Sued-if-you-do, sued-if-you-don’t files: “‘I think companies are concerned that if they take action against the employee, the employee may bring a claim. And if they don’t take action, others who are injured may bring a claim,’ said employment attorney Jonathan Segal of Wolf, Block, Schorr and Solis-Cohen in Philadelphia. Segal noted that companies are increasingly dealing with employees who miss work because of criminal offenses like drunk driving or assault charges.” (Tresa Baldas, “When Employees Face Criminal Charges, Employers Face a Dilemma”, National Law Journal, Jul. 20).

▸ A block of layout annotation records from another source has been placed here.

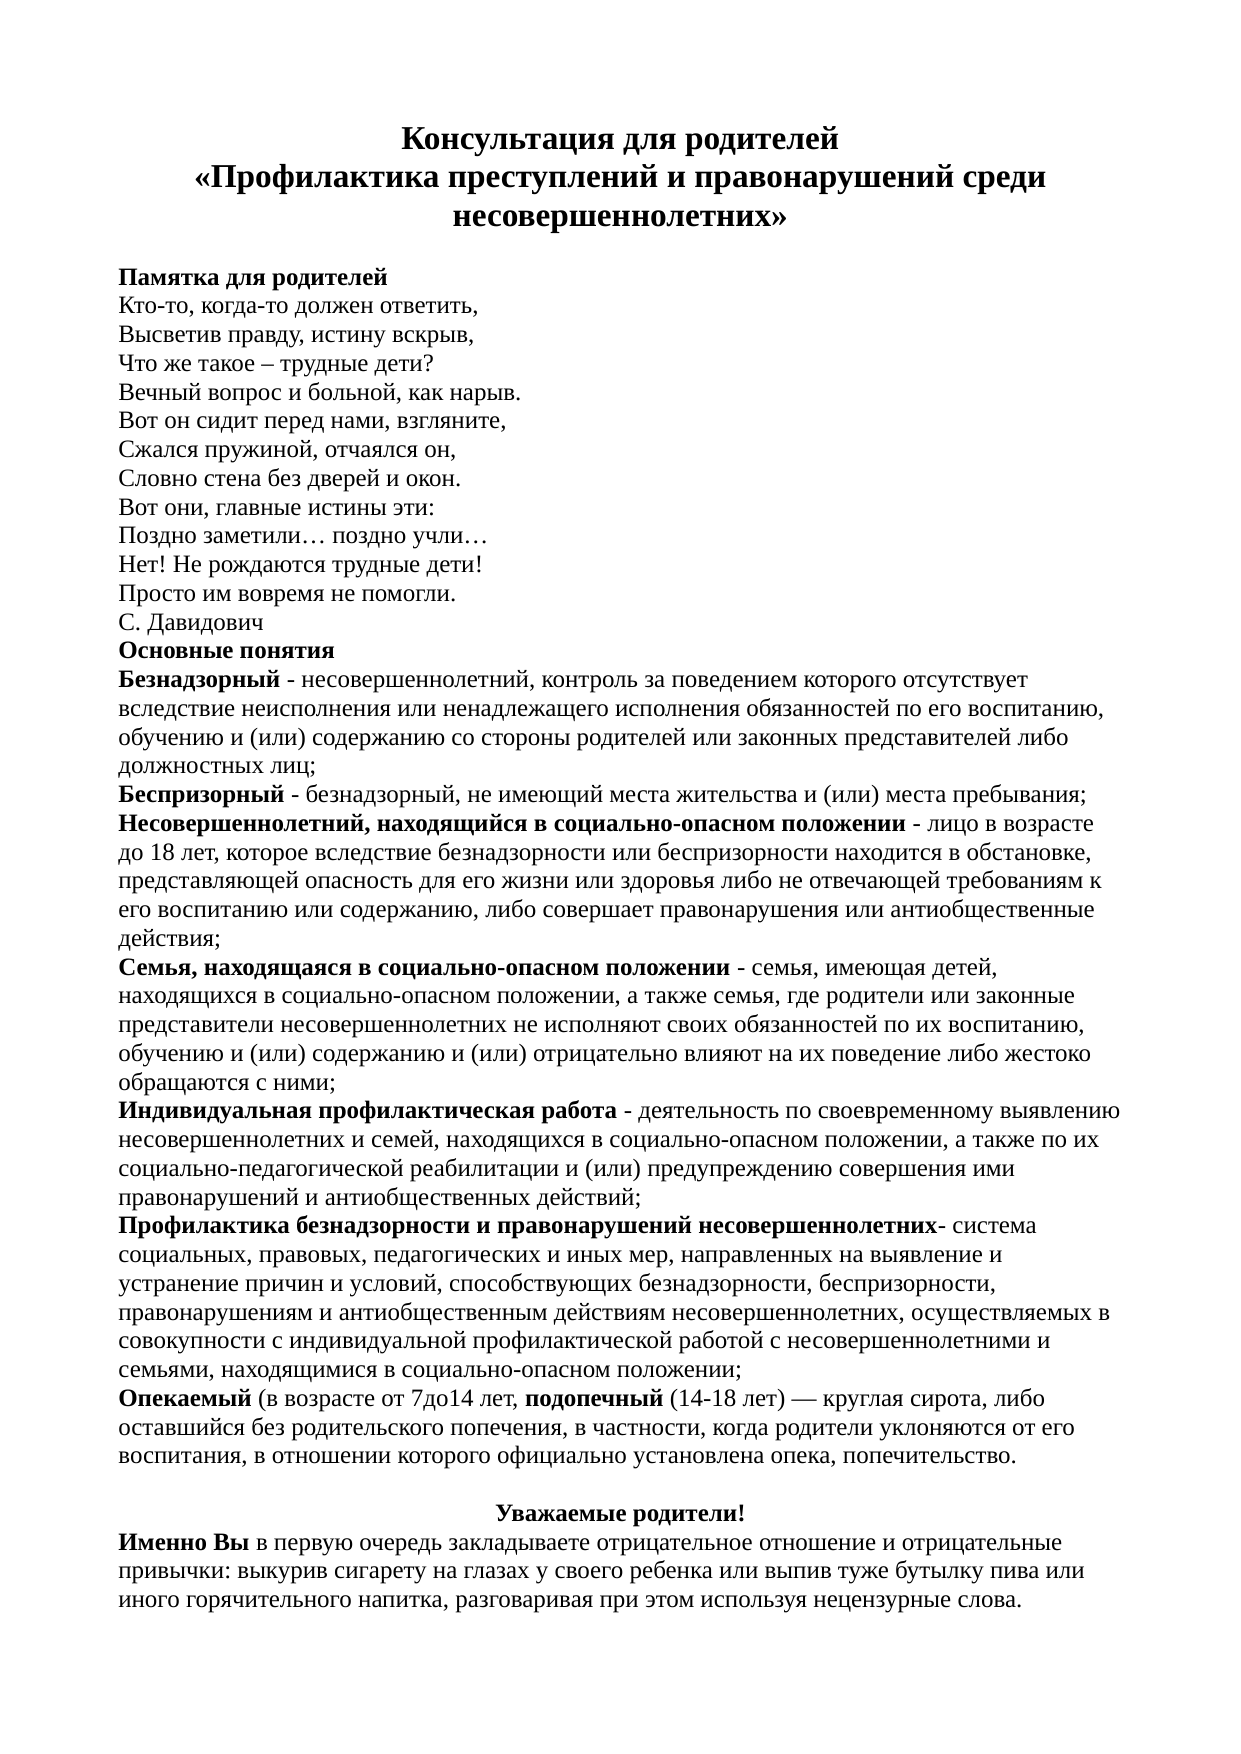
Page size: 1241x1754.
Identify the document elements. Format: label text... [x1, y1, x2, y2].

text Безнадзорный - несовершеннолетний, контроль за поведением которого отсутствует вследствие неисполнения или ненадлежащего исполнения обязанностей по его воспитанию, обучению и (или) содержанию со стороны родителей или законных представителей либо должностных лиц; [118, 664, 1122, 779]
text Сжался пружиной, отчаялся он, [118, 434, 1122, 463]
text Нет! Не рождаются трудные дети! [118, 549, 1122, 578]
text Словно стена без дверей и окон. [118, 463, 1122, 492]
text Профилактика безнадзорности и правонарушений несовершеннолетних- система социальных, правовых, педагогических и иных мер, направленных на выявление и устранение причин и условий, способствующих безнадзорности, беспризорности, правонарушениям и антиобщественным действиям несовершеннолетних, осуществляемых в совокупности с индивидуальной профилактической работой с несовершеннолетними и семьями, находящимися в социально-опасном положении; [118, 1211, 1122, 1383]
text Консультация для родителей [118, 118, 1122, 156]
text «Профилактика преступлений и правонарушений среди несовершеннолетних» [118, 156, 1122, 233]
text Вечный вопрос и больной, как нарыв. [118, 377, 1122, 406]
text Индивидуальная профилактическая работа - деятельность по своевременному выявлению несовершеннолетних и семей, находящихся в социально-опасном положении, а также по их социально-педагогической реабилитации и (или) предупреждению совершения ими правонарушений и антиобщественных действий; [118, 1096, 1122, 1211]
text Высветив правду, истину вскрыв, [118, 319, 1122, 348]
text Опекаемый (в возрасте от 7до14 лет, подопечный (14-18 лет) — круглая сирота, либо оставшийся без родительского попечения, в частности, когда родители уклоняются от его воспитания, в отношении которого официально установлена опека, попечительство. [118, 1383, 1122, 1469]
text Просто им вовремя не помогли. [118, 578, 1122, 607]
text Поздно заметили… поздно учли… [118, 521, 1122, 549]
text Что же такое – трудные дети? [118, 348, 1122, 377]
text Кто-то, когда-то должен ответить, [118, 291, 1122, 319]
text Уважаемые родители! [118, 1498, 1122, 1527]
text Именно Вы в первую очередь закладываете отрицательное отношение и отрицательные привычки: выкурив сигарету на глазах у своего ребенка или выпив туже бутылку пива или иного горячительного напитка, разговаривая при этом используя нецензурные слова. [118, 1527, 1122, 1613]
text Вот они, главные истины эти: [118, 492, 1122, 521]
text Основные понятия [118, 636, 1122, 664]
text Вот он сидит перед нами, взгляните, [118, 406, 1122, 434]
text Памятка для родителей [118, 262, 1122, 291]
text Несовершеннолетний, находящийся в социально-опасном положении - лицо в возрасте до 18 лет, которое вследствие безнадзорности или беспризорности находится в обстановке, представляющей опасность для его жизни или здоровья либо не отвечающей требованиям к его воспитанию или содержанию, либо совершает правонарушения или антиобщественные действия; [118, 808, 1122, 952]
text Семья, находящаяся в социально-опасном положении - семья, имеющая детей, находящихся в социально-опасном положении, а также семья, где родители или законные представители несовершеннолетних не исполняют своих обязанностей по их воспитанию, обучению и (или) содержанию и (или) отрицательно влияют на их поведение либо жестоко обращаются с ними; [118, 952, 1122, 1096]
text Беспризорный - безнадзорный, не имеющий места жительства и (или) места пребывания; [118, 779, 1122, 808]
text С. Давидович [118, 607, 1122, 636]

Duke lacrosse affair: when faculty fan flames

If prosecutor Mike Nifong could accuse students of ghastly crimes on the flimsiest of evidence (Jun. 24 and earlier posts), one reason might be that the atmosphere at Duke University was such that, early in the case, 88 faculty members could sign a manifesto fanning the flames of public opinion against the accused students. Robert K.C. Johnson on Cliopatria has many details on the so-called Group of 88. Of the 69 signatories who are permanent faculty, “58—an astonishing 84.1 percent—describe their research interests as related to race, class, or gender (or all three), in some cases to an extent bordering on caricature.” One professor opines that the “members of the team are almost perfect offenders in the sense that [critical race theorist Kimberle] Crenshaw writes about,” since they are “the exemplars of the upper end of the class hierarchy, the politically dominant race and ethnicity, the dominant gender, the dominant sexuality, and the dominant social group on campus.” (Jul. 19) (via Coyote). For more on the case, see postings at Jeralyn Merritt’s Talk Left and the group Friends of Duke University.